Vorboten der Rezession? Stahlbranche ist nicht mehr "hot"
29.09.2011, 16:24 Uhr
(Foto: REUTERS)
Der Höhenflug der Stahlbranche ist vorbei: Primus ArcelorMittal fährt die Produktion zurück und auch ThyssenKrupp und KlöCo schauen nicht mehr so optimistisch wie bisher in die nahe Zukunft. Grund ist ein unerwarteter Nachfragerückgang - ein Fingerzeig für die Entwicklung der Weltwirtschaft?
Nach starken Zuwächsen im ersten Halbjahr fährt die Schwerindustrie um Weltmarktführer ArcelorMittal die Produktion zurück. Auch die deutschen Branchenführer ThyssenKrupp und Salzgitter drosseln ihren Ausstoß. "Die Stahlproduktion soll im vierten Quartal um 500.000 Tonnen reduziert werden", sagte ein Insider aus dem ThyssenKrupp-Konzern. Die Lager der Kunden seien noch gut gefüllt. Es werde aber kein Hochofen stillgelegt.

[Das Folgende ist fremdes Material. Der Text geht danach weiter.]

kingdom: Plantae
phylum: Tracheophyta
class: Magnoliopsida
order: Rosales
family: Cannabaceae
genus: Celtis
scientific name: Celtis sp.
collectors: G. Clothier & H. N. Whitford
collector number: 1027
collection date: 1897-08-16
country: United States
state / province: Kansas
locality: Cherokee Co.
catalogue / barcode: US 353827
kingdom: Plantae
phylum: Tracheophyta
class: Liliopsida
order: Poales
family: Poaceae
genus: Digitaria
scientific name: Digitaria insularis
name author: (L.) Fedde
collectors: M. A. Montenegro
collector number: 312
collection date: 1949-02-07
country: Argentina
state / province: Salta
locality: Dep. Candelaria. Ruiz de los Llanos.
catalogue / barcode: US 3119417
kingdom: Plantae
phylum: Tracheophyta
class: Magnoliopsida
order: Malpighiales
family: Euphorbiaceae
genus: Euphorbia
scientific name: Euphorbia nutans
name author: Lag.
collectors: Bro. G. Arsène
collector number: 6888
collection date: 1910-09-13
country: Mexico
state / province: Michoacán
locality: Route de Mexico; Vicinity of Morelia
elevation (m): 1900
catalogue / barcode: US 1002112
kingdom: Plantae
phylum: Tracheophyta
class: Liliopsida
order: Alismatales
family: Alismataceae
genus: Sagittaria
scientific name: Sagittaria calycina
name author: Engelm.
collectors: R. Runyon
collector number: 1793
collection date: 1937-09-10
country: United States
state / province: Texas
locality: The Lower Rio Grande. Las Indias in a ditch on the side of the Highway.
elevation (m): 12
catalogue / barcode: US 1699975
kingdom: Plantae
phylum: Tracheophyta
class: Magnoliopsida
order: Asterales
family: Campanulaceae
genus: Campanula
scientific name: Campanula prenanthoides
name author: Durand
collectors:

ArcelorMittal hatte wegen der gedämpften Nachfrage angekündigt, Öfen in Eisenhüttenstadt, Frankreich und Luxemburg abzuschalten. Die Produzenten wollen damit auch ihre Preise hochhalten.
Salzgitter köchelt weniger
Noch im ersten Halbjahr hatte die Branche mit einem weltweiten Jahresumsatz von mehreren hundert Milliarden Euro vor Zuversicht gestrotzt: "Wir sehen für die nächsten Monate bis Ende des Jahres keine Wolken aufziehen", hatte Ende Juni der Präsident des europäischen Stahlverbandes Eurofer und Chef des österreichischen Stahlkonzerns Voestalpine , Wolfgang Eder, gesagt. Voestalpine hat seine Produktion auch noch nicht gekürzt, wie eine Sprecherin sagte.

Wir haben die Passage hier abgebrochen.